- [Task statement]
Should the word "gibt" occur in a line of the records, copy that line.

- [Source information]
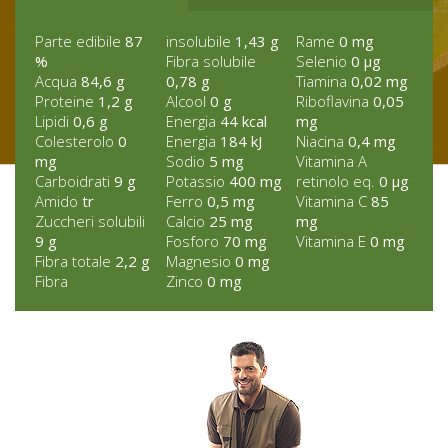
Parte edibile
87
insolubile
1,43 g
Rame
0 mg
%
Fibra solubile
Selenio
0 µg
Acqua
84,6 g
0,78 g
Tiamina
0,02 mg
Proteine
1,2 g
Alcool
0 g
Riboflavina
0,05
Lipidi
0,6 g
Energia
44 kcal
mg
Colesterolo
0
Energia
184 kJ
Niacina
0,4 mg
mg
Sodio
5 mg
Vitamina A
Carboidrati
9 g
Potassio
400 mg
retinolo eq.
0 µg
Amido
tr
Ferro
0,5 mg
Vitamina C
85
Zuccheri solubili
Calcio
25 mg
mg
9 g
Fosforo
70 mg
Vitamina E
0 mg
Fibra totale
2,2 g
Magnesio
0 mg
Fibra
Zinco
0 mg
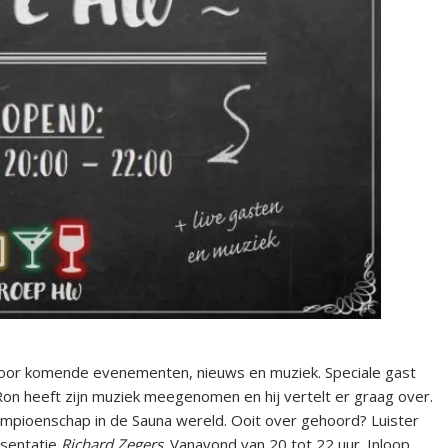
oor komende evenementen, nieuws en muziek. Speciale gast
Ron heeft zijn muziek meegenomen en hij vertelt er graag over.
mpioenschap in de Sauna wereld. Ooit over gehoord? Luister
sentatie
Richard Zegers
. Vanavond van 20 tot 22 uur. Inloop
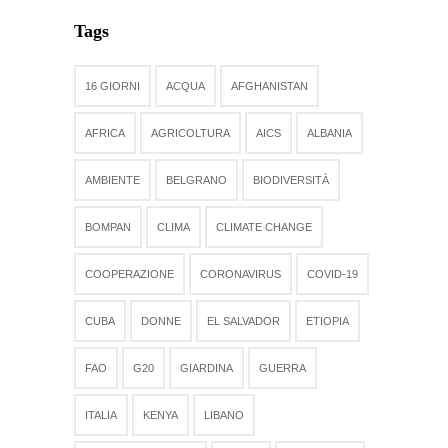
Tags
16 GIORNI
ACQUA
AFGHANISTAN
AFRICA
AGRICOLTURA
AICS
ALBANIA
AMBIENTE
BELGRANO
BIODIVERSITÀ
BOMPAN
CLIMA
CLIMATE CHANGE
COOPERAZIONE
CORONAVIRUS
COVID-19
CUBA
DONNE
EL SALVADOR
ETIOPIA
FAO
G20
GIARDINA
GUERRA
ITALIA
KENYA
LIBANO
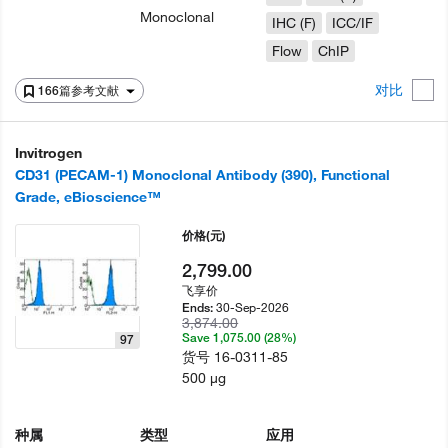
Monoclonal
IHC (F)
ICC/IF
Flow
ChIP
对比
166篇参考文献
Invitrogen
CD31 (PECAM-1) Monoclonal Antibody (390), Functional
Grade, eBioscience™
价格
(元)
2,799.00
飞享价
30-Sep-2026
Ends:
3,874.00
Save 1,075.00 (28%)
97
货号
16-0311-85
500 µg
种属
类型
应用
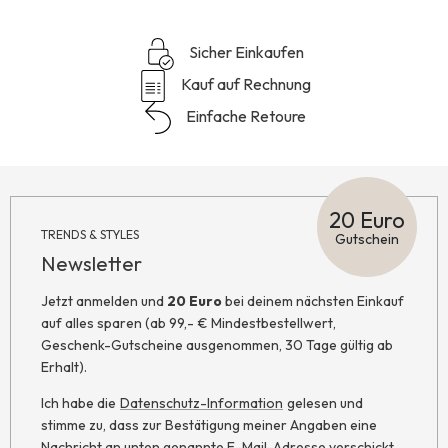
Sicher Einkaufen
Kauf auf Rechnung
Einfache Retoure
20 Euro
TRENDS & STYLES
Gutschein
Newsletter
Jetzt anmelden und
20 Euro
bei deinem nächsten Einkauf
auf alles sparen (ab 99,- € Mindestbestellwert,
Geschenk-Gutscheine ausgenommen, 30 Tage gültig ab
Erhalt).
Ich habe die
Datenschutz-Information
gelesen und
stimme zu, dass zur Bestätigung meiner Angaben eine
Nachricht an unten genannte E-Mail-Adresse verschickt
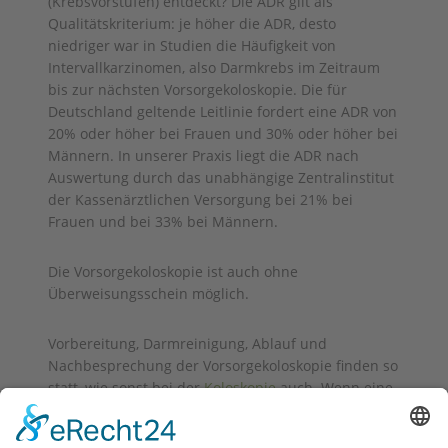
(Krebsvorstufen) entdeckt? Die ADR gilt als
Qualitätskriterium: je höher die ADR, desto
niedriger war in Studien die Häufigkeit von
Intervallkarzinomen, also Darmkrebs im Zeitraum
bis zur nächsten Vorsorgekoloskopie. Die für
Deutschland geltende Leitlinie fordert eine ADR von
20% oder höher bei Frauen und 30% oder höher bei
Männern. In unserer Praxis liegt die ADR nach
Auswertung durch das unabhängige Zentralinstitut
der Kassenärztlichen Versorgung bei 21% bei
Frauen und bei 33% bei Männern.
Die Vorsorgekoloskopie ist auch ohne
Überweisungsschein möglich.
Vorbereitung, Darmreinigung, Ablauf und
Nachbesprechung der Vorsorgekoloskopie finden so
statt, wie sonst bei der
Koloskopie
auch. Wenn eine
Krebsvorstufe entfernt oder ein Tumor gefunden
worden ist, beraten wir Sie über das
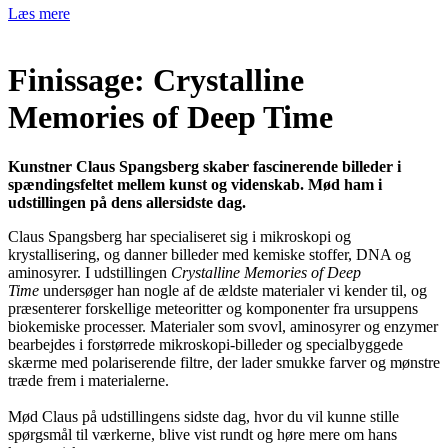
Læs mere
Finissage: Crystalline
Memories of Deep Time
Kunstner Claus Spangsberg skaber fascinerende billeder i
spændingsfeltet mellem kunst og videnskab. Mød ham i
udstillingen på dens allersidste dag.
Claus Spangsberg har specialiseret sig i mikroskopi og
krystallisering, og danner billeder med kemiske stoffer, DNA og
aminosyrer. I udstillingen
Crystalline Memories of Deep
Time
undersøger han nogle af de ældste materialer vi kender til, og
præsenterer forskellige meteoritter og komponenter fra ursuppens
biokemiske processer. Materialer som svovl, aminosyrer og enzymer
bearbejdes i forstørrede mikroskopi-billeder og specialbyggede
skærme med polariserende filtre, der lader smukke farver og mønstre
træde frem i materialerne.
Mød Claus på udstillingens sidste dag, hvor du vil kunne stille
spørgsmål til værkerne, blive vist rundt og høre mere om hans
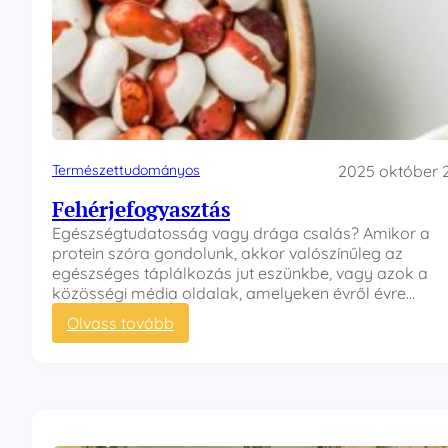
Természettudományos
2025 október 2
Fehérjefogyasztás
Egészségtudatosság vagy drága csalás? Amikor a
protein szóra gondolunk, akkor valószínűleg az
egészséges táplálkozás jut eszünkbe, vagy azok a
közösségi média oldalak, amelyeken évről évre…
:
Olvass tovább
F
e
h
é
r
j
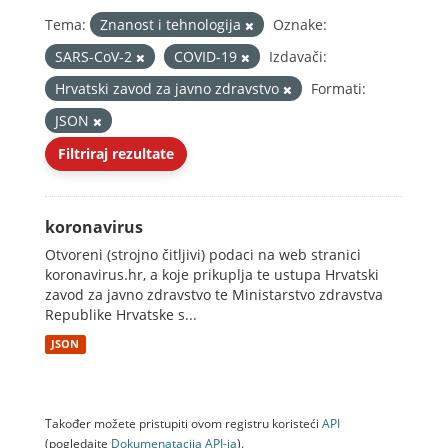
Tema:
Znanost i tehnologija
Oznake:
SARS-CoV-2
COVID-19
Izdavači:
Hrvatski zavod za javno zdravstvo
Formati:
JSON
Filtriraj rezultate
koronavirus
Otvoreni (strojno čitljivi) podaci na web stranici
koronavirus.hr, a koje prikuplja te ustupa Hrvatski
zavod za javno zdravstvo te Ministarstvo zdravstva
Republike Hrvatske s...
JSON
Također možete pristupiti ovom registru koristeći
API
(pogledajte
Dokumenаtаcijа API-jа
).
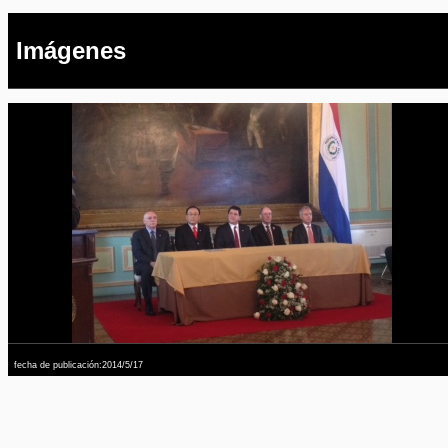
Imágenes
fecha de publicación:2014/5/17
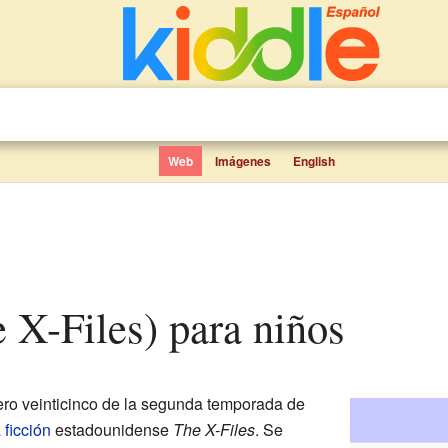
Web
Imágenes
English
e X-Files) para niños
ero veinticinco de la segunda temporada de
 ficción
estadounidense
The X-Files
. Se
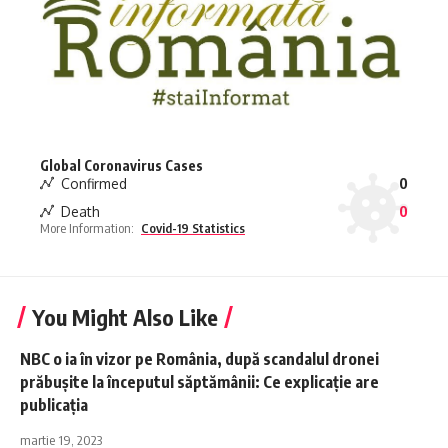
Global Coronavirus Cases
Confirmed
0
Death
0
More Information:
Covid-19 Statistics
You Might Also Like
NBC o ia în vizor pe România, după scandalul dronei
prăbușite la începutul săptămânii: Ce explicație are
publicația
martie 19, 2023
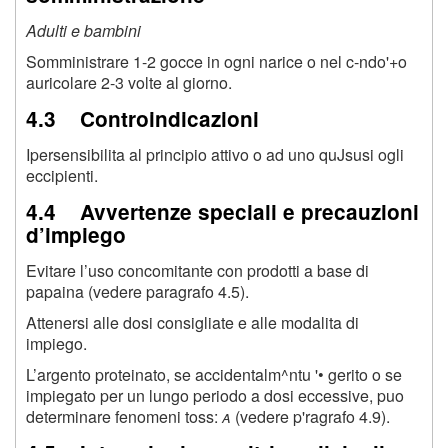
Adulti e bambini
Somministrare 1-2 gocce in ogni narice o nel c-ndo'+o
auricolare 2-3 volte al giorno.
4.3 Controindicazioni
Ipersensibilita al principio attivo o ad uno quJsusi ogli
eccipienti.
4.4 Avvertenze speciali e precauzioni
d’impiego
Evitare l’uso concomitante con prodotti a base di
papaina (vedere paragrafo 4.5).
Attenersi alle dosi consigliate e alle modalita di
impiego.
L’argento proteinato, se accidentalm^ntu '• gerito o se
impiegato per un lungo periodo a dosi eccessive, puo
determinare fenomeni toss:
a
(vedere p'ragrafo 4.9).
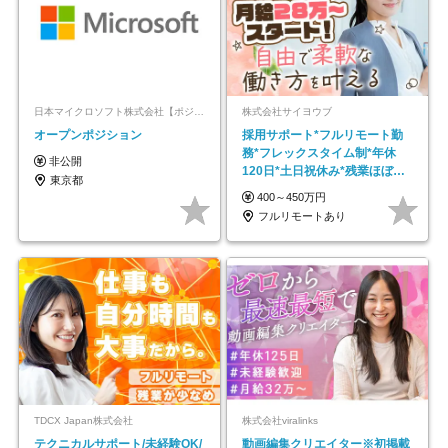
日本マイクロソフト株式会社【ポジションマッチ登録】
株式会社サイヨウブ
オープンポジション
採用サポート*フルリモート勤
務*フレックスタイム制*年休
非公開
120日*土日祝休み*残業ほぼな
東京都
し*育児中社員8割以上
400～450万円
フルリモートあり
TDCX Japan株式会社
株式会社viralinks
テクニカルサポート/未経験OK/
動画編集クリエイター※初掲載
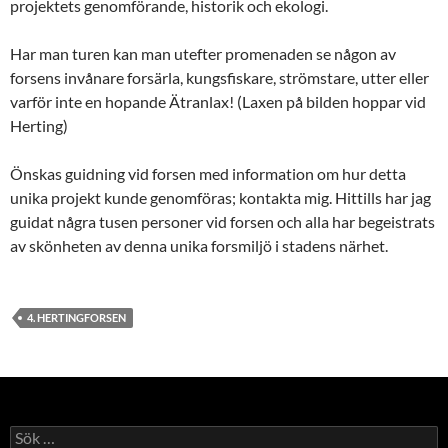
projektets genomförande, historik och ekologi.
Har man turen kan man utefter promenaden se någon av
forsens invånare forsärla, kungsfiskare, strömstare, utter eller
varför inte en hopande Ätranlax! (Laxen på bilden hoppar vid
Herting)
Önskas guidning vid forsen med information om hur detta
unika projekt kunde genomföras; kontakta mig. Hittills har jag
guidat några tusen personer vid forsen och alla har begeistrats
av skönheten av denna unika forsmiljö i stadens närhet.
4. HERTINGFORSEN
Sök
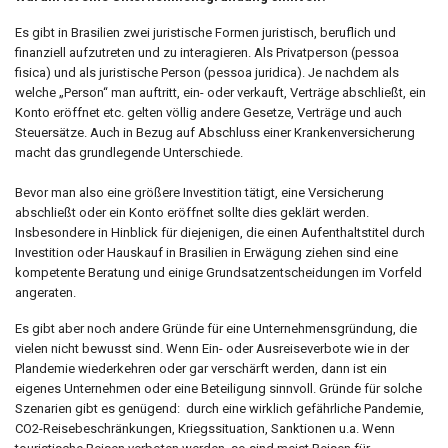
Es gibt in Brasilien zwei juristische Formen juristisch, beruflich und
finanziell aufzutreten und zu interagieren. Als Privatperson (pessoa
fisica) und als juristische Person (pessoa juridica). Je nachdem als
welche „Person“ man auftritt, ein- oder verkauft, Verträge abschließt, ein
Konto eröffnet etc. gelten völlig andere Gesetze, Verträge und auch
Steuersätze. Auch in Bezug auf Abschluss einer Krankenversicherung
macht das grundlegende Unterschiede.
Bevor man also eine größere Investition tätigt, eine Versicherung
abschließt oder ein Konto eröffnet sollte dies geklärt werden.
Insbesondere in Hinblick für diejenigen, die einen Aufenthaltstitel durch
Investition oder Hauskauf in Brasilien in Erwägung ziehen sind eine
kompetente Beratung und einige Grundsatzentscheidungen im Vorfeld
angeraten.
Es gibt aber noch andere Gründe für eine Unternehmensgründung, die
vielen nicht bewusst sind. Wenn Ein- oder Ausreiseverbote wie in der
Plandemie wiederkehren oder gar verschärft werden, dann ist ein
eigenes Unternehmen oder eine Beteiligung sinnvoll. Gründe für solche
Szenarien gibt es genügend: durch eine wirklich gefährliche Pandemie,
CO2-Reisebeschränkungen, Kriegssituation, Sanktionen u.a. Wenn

- [Answer box]
Es gibt in Brasilien zwei juristische Formen juristisch, beruflich und
Es gibt aber noch andere Gründe für eine Unternehmensgründung, die
Szenarien gibt es genügend: durch eine wirklich gefährliche Pandemie,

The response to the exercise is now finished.